WHAT YOU HAVE TO DO: This exercise calls for copying every line below that holds the word "down".

Stored data entries:
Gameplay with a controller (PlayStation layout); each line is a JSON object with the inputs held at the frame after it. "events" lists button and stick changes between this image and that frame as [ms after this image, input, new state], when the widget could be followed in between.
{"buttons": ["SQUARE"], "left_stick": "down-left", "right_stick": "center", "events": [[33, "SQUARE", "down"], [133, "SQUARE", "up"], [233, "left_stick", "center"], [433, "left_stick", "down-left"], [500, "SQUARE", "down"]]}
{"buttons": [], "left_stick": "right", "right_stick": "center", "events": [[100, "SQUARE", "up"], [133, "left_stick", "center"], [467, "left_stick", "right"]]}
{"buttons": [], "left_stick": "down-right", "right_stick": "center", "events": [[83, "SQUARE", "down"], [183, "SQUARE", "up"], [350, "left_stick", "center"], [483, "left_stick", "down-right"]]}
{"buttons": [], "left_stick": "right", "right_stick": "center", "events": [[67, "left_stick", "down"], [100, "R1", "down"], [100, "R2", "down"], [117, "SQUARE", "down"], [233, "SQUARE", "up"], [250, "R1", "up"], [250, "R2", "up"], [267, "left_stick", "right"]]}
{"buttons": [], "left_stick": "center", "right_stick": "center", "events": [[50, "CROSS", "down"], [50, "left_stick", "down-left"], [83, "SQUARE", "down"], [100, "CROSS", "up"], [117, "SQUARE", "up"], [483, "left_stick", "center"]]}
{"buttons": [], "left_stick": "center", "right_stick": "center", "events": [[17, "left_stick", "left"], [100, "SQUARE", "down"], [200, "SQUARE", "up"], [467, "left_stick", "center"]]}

WRITTEN RESPONSE:
{"buttons": ["SQUARE"], "left_stick": "down-left", "right_stick": "center", "events": [[33, "SQUARE", "down"], [133, "SQUARE", "up"], [233, "left_stick", "center"], [433, "left_stick", "down-left"], [500, "SQUARE", "down"]]}
{"buttons": [], "left_stick": "down-right", "right_stick": "center", "events": [[83, "SQUARE", "down"], [183, "SQUARE", "up"], [350, "left_stick", "center"], [483, "left_stick", "down-right"]]}
{"buttons": [], "left_stick": "right", "right_stick": "center", "events": [[67, "left_stick", "down"], [100, "R1", "down"], [100, "R2", "down"], [117, "SQUARE", "down"], [233, "SQUARE", "up"], [250, "R1", "up"], [250, "R2", "up"], [267, "left_stick", "right"]]}
{"buttons": [], "left_stick": "center", "right_stick": "center", "events": [[50, "CROSS", "down"], [50, "left_stick", "down-left"], [83, "SQUARE", "down"], [100, "CROSS", "up"], [117, "SQUARE", "up"], [483, "left_stick", "center"]]}
{"buttons": [], "left_stick": "center", "right_stick": "center", "events": [[17, "left_stick", "left"], [100, "SQUARE", "down"], [200, "SQUARE", "up"], [467, "left_stick", "center"]]}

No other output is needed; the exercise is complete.